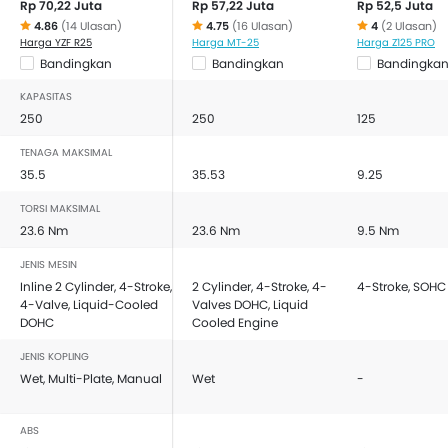
Rp 70,22 Juta
Rp 57,22 Juta
Rp 52,5 Juta
4.86
(14 Ulasan)
4.75
(16 Ulasan)
4
(2 Ulasan)
Harga YZF R25
Harga MT-25
Harga Z125 PRO
Bandingkan
Bandingkan
Bandingka
KAPASITAS
250
250
125
TENAGA MAKSIMAL
35.5
35.53
9.25
TORSI MAKSIMAL
23.6 Nm
23.6 Nm
9.5 Nm
JENIS MESIN
Inline 2 Cylinder, 4-Stroke,
2 Cylinder, 4-Stroke, 4-
4-Stroke, SOHC
4-Valve, Liquid-Cooled
Valves DOHC, Liquid
DOHC
Cooled Engine
JENIS KOPLING
Wet, Multi-Plate, Manual
Wet
-
ABS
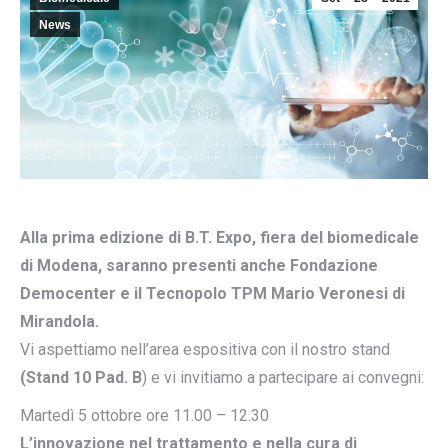
News
Alla prima edizione di B.T. Expo, fiera del biomedicale
di Modena, saranno presenti anche Fondazione
Democenter e il Tecnopolo TPM Mario Veronesi di
Mirandola.
Vi aspettiamo nell’area espositiva con il nostro stand
(Stand 10 Pad. B
) e vi invitiamo a partecipare ai convegni:
Martedì 5 ottobre ore 11.00 – 12.30
L’innovazione nel trattamento e nella cura di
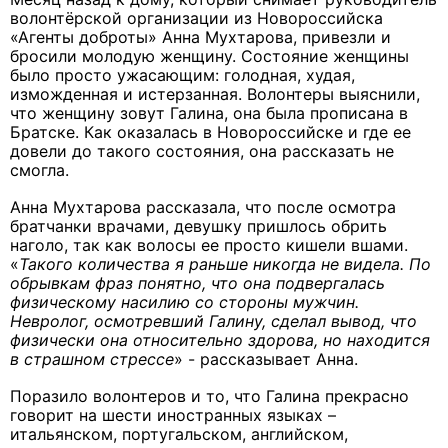
волонтёрской организации из Новороссийска
«Агенты доброты» Анна Мухтарова, привезли и
бросили молодую женщину. Состояние женщины
было просто ужасающим: голодная, худая,
изможденная и истерзанная. Волонтеры выяснили,
что женщину зовут Галина, она была прописана в
Братске. Как оказалась в Новороссийске и где ее
довели до такого состояния, она рассказать не
смогла.
Анна Мухтарова рассказала, что после осмотра
братчанки врачами, девушку пришлось обрить
наголо, так как волосы ее просто кишели вшами.
«
Такого количества я раньше никогда не видела. По
обрывкам фраз понятно, что она подвергалась
физическому насилию со стороны мужчин.
Невролог, осмотревший Галину, сделал вывод, что
физически она относительно здорова, но находится
в страшном стрессе
» - рассказывает Анна.
Поразило волонтеров и то, что Галина прекрасно
говорит на шести иностранных языках –
итальянском, португальском, английском,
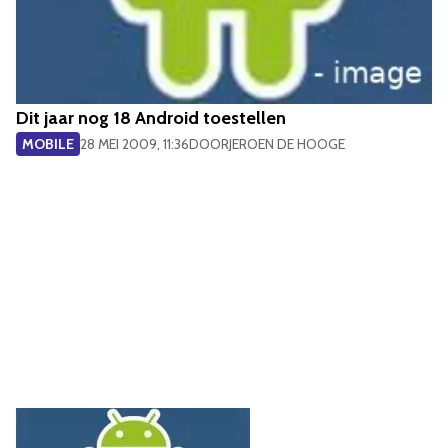
Dit jaar nog 18 Android toestellen
MOBILE
28 MEI 2009, 11:36
DOOR
JEROEN DE HOOGE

===============

Can you copy, word for word, every line of the material from the one containing "волонтёрской организации из Новороссийска" through the end, both ends included, leaving the pictures out?

* _OUTPUT BELOW_
волонтёрской организации из Новороссийска
«Агенты доброты» Анна Мухтарова, привезли и
бросили молодую женщину. Состояние женщины
было просто ужасающим: голодная, худая,
изможденная и истерзанная. Волонтеры выяснили,
что женщину зовут Галина, она была прописана в
Братске. Как оказалась в Новороссийске и где ее
довели до такого состояния, она рассказать не
смогла.
Анна Мухтарова рассказала, что после осмотра
братчанки врачами, девушку пришлось обрить
наголо, так как волосы ее просто кишели вшами.
«
Такого количества я раньше никогда не видела. По
обрывкам фраз понятно, что она подвергалась
физическому насилию со стороны мужчин.
Невролог, осмотревший Галину, сделал вывод, что
физически она относительно здорова, но находится
в страшном стрессе
» - рассказывает Анна.
Поразило волонтеров и то, что Галина прекрасно
говорит на шести иностранных языках –
итальянском, португальском, английском,
Dit jaar nog 18 Android toestellen
MOBILE
28 MEI 2009, 11:36
DOOR
JEROEN DE HOOGE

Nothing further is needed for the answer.